DATA:
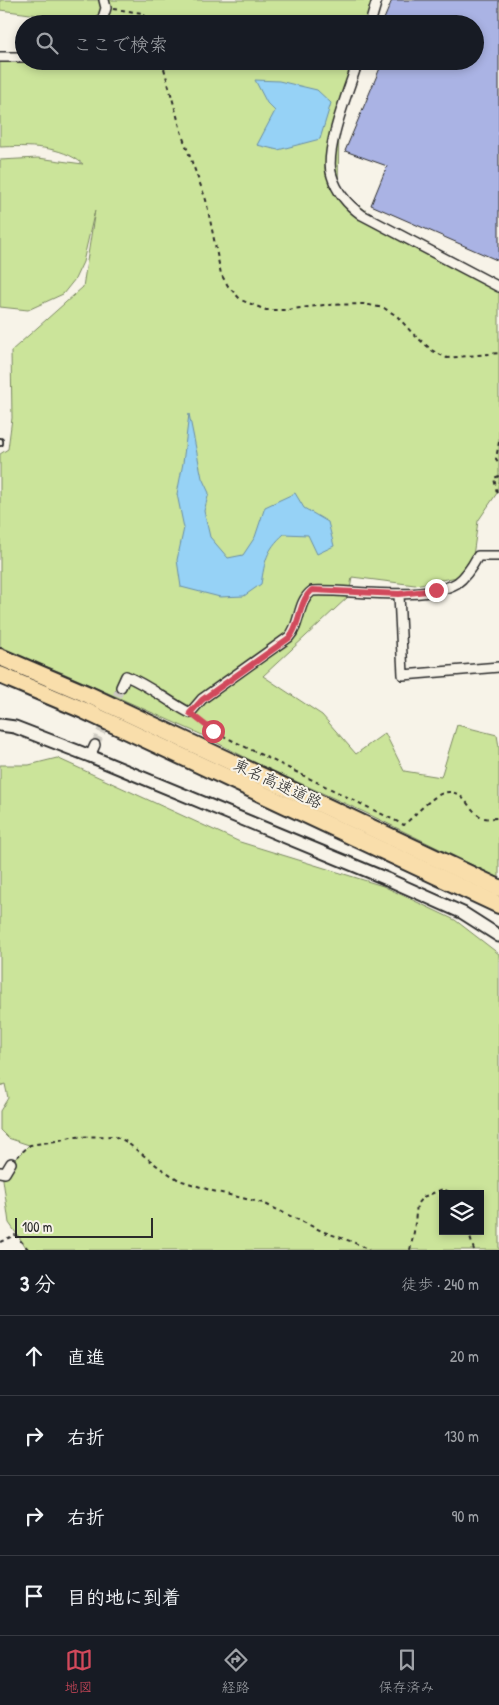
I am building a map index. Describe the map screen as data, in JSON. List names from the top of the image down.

---

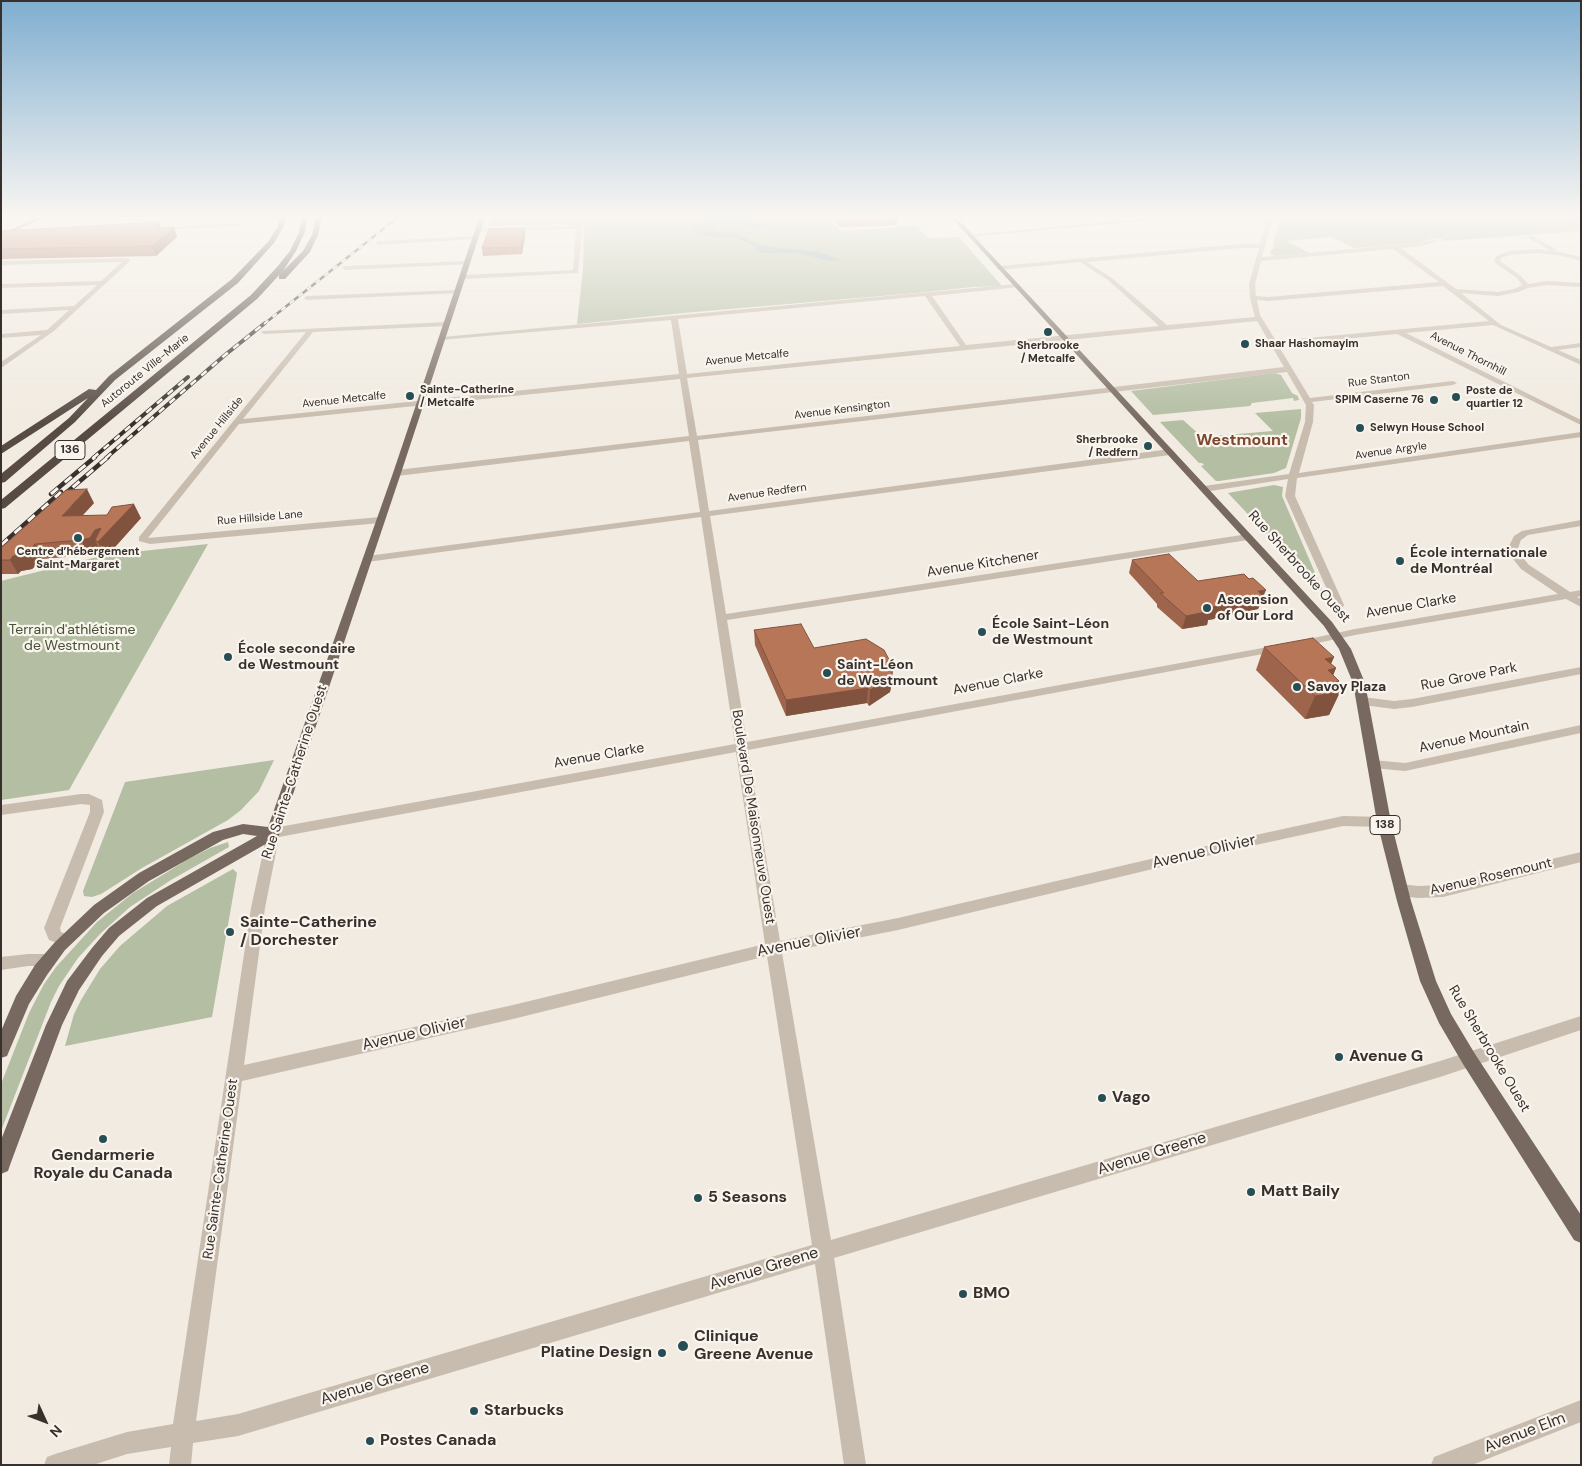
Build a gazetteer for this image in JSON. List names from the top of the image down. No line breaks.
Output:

ACTIVITY:
Where a line contains the word "down", copy that line from the listing above.

ANSWER:
I am building a map index. Describe the map screen as data, in JSON. List names from the top of the image down.
Build a gazetteer for this image in JSON. List names from the top of the image down. No line breaks.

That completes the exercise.